The following end points were not significantly associated with absent or delayed administration of postoperative beta-blockers: mortality at discharge (OR, 1.5; 95% CI, 0.43-5.9; P=0.53), postoperative stroke (OR, 2.0; 95% CI, 0.89-5.0; P=0.11), renal failure, or new need for dialysis (OR, 5.0; 95% CI, 0.81-97; P=0.14).

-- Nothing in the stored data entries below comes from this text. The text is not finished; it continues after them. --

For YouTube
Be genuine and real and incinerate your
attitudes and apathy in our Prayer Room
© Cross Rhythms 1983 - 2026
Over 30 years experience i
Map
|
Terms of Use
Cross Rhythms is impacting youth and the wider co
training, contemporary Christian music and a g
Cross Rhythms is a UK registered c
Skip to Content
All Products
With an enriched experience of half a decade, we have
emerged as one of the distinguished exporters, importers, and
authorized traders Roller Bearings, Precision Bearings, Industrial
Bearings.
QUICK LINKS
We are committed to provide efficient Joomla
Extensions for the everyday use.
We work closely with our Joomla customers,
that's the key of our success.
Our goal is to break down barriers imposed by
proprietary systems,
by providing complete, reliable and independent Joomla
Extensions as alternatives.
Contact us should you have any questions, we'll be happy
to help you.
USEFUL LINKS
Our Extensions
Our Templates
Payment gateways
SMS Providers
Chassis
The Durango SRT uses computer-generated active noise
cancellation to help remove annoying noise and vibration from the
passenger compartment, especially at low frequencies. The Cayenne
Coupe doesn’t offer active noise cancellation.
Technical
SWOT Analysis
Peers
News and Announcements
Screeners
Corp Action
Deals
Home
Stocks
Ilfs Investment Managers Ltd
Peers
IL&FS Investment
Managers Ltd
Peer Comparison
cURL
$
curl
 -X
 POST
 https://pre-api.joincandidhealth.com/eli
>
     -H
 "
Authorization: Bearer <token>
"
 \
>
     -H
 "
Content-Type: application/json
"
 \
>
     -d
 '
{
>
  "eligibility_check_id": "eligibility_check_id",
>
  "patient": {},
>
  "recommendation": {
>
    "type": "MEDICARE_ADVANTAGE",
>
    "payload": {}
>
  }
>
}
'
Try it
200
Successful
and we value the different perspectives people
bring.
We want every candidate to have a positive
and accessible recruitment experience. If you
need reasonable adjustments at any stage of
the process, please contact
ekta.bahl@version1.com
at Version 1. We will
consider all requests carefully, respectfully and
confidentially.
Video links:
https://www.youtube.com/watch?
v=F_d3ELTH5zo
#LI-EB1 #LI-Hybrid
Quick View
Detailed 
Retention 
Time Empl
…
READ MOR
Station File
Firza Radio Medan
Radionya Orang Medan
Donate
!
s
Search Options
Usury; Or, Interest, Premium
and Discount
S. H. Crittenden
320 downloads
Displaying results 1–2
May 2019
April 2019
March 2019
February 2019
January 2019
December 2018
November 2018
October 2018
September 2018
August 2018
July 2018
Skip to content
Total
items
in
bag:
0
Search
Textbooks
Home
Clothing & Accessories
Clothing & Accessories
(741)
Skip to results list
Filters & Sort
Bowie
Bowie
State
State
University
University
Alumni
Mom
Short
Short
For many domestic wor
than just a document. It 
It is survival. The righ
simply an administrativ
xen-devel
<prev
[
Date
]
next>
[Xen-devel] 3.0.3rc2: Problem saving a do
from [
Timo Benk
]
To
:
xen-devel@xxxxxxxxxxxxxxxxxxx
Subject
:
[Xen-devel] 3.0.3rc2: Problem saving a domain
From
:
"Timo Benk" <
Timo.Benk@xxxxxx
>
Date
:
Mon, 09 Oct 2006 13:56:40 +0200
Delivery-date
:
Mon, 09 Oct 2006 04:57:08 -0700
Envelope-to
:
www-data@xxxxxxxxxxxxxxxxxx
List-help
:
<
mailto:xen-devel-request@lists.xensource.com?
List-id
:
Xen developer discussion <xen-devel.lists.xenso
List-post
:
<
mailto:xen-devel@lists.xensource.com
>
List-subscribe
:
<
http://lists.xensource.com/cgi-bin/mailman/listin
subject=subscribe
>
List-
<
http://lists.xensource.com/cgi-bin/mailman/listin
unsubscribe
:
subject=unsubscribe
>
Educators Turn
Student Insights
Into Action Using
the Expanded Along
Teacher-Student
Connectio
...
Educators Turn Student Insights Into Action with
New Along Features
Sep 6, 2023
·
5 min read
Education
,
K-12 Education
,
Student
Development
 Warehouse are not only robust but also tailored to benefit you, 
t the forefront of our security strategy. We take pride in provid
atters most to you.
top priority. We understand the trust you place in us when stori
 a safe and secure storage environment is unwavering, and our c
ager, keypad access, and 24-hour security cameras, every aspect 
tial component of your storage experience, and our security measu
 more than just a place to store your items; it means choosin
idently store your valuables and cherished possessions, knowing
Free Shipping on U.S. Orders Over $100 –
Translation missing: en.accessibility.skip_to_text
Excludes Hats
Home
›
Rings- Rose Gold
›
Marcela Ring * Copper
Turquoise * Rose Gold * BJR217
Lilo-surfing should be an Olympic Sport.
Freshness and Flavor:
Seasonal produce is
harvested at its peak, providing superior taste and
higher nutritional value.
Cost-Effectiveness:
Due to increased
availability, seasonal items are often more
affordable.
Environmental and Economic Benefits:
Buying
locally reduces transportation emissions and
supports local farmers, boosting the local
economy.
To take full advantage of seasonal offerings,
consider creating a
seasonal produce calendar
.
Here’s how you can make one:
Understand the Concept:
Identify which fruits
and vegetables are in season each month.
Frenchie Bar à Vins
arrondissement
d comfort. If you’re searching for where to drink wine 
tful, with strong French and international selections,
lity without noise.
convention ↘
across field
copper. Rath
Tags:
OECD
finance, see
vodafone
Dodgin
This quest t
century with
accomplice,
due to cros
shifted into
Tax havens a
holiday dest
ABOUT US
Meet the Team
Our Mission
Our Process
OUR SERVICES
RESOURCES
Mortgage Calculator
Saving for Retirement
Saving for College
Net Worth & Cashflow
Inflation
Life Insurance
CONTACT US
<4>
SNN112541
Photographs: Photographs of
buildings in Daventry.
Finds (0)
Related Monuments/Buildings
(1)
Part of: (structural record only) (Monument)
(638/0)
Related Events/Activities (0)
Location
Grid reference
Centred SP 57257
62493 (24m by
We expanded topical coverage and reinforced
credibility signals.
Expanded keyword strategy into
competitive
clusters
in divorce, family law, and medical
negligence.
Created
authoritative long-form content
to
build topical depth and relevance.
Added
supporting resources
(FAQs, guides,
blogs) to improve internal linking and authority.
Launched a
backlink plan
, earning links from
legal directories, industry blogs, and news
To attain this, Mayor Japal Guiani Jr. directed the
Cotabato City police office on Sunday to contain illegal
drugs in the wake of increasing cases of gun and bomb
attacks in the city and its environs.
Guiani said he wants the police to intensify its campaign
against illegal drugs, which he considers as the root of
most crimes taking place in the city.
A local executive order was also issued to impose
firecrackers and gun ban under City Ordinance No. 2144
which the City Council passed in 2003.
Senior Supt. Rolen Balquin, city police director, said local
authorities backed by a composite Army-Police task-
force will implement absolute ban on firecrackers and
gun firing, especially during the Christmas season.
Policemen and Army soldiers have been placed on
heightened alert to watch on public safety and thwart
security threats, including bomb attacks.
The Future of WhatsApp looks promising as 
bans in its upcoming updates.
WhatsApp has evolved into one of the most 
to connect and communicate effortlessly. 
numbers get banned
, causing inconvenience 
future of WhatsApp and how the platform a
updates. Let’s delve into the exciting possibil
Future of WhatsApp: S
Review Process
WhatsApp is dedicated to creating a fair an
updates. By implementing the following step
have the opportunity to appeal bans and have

As Dr. Chanan pointed out, the study does not demonstrate causality. “What’s interesting to us,” she concluded, “is that the study shows that there is some association with a better outcome if you get your beta-blockers earlier. So perhaps we need to think about timing. If we can, we should push administration to before postoperative day 5, because that may be beneficial for these patients.”
The findings did not come as a surprise to Sasha K. Shillcutt, MD, MS, a professor of anesthesiology and the vice chair of strategy and innovation at the University of Nebraska Medical Center, in Omaha. “The most hemodynamically challenging period after cardiac surgery is within the first five days, and the half-life of most beta-blockers given in the preoperative period has been exceeded,” she said.
Yet as Dr. Shillcutt went on to discuss, beta-blockers are not for all cardiac surgery patients. “The study primarily included patients with normal LV [left ventricle] function, and did not show the same results in patients with severe heart failure after cardiac surgery. Beta-blocker use may be contraindicated in high-risk surgery patients with significant LV dysfunction or bradycardia, and thus we don’t know about the benefits of use in those populations.” She also noted that beta-blockers can worsen respiratory function in patients with asthma.
“We try to start beta-blockers immediately after surgery, or continue beta-blocker use in patients currently taking them prior to surgery,” Dr. Shillcutt said.